##### Texte étudié
Trois attentats ont fait hier 33 morts à Bagdad, tandis que d'autres sources faisaient état de 34 morts. Les trois attaques, survenues en pleine heure de pointe dans le centre-ville, ont également fait des dizaines de blessés, selon deux responsables des services de sécurité et une source médicale.
Un attentat a été perpétré devant le ministère des Affaires étrangères, aux abords de la Zone verte, secteur fortifié de la capitale où se trouvent notamment le Parlement et l'ambassade des États-Unis. Une seconde attaque devant un restaurant a été menée par un kamikaze et un troisième attentat, à la voiture piégée, a visé un marché de pièces détachées automobiles. Dans l'après-midi, trois autres voitures piégées ont explosé dans le sud-est de Bagdad, tuant 8 personnes et en blessant 32 autres.
Aucun groupe n'a revendiqué dans l'immédiat les attaques, mais des groupes sunnites, notamment Daech (État islamique en Irak et au Levant – EIIL), ont revendiqué à plusieurs reprises des attentats coordonnés dans la capitale visant civils et forces de sécurité.
##########
##### Données du jeu
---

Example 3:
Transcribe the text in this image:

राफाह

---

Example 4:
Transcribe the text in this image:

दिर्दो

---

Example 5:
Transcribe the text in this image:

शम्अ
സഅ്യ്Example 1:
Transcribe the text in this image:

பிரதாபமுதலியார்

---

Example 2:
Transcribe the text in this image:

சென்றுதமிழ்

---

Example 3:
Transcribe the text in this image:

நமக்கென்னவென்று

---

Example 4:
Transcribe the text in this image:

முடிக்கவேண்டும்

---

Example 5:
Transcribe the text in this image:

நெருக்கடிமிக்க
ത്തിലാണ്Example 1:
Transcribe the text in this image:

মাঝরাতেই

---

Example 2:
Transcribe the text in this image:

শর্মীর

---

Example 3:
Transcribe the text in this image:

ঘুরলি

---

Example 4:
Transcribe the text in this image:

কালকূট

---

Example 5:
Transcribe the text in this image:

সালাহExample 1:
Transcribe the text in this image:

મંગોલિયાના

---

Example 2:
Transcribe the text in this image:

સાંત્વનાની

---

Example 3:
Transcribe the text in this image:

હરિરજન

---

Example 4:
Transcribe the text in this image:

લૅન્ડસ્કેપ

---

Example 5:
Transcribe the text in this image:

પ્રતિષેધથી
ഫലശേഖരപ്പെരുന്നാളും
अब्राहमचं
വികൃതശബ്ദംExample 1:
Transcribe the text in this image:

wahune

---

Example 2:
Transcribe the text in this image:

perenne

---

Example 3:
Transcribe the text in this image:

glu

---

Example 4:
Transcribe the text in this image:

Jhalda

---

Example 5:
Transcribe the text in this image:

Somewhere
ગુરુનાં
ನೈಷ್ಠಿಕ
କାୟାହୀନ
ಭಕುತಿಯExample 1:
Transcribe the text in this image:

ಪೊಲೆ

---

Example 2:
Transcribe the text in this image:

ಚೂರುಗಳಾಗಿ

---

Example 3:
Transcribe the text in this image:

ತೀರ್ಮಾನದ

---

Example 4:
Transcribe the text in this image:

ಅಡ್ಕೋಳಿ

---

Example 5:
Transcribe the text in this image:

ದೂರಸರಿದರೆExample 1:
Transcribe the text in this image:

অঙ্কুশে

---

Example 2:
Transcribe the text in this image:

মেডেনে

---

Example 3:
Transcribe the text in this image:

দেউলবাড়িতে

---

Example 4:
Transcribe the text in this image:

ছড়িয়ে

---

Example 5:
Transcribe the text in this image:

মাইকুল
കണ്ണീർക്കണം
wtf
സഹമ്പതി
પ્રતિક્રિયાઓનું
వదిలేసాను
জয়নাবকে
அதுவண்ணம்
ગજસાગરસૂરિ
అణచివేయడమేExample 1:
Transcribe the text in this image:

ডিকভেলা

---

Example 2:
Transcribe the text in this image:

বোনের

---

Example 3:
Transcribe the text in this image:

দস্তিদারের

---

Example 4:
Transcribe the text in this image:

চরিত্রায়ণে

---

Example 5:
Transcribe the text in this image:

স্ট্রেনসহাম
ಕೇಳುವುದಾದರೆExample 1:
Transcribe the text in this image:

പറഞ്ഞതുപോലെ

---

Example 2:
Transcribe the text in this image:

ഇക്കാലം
##########
#### Travail à faire
1. D'après le texte sur les attentats de Bagdad, combien de personnes les trois voitures piégées de l'après-midi ont-elles tuées dans le sud-est de la ville ?
2. Recopiez, dans le texte sur les attentats de Bagdad, le passage qui va de « Trois attentats ont » jusqu'à « une source médicale. ».

#### Résultats attendus
1. Huit personnes.

2.
Trois attentats ont fait hier 33 morts à Bagdad, tandis que d'autres sources faisaient état de 34 morts. Les trois attaques, survenues en pleine heure de pointe dans le centre-ville, ont également fait des dizaines de blessés, selon deux responsables des services de sécurité et une source médicale.